I have used the “html parser” to get content from a website (Vogue). Now I want to get only the text of the articles from the website. My problem is that I don´t know how to make my path on the “Xpath node”. Could you help me, please?
Here is the link to my workflow:
KNIME_project8.knwf (12.4 KB)
if you just want the headlines of the homepage, you can use the query
//h3/text() with return type String cell and Multiple tag options = Multiple Rows. To retrieve the text from the article pages, you can use
//section[@data-test-id='ArticleBodyContent']//*/text(). This will give one row for each HTML element with text in the article and you may use for example a Column Expressions with this code to put everything together:
var str = str ? (str + " " + column("article")) : column("article")
thank you for your help!
I tried to do as you said and I managed to extract the headings, but now I have problems with retrieving the whole text from the article pages.
//section[@data-test-id=‘ArticleBodyContent’]//*/text() does not work, but I don´t really know why.

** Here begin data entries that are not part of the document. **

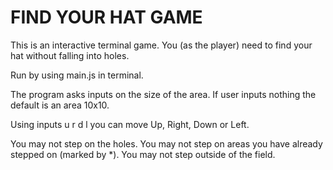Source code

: # FIND YOUR HAT GAME

This is an interactive terminal game. You (as the player) need to find your hat without falling into holes.

Run by using main.js in terminal.

The program asks inputs on the size of the area. If user inputs nothing the default is an area 10x10.

Using inputs u r d l you can move Up, Right, Down or Left.

You may not step on the holes. You may not step on areas you have already stepped on (marked by *). You may not step outside of the field.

Could you help me, please?
Here is my workflow:
KNIME.knwf (12.6 KB)
I don’t have access to the files you are loading in the workflow. Can you attach them as well? Otherwise I’ll have to use the Webpage Retriever, which might give different results.
Here is the file:
gecrawlte Seite.zip (64.6 KB)
your data contains only the HTML file for the homepage, but not the ones for the individual articles. This is why the second XPath does not return anything. For the articles you need to download their HTML files as well.
This topic was automatically closed 182 days after the last reply. New replies are no longer allowed.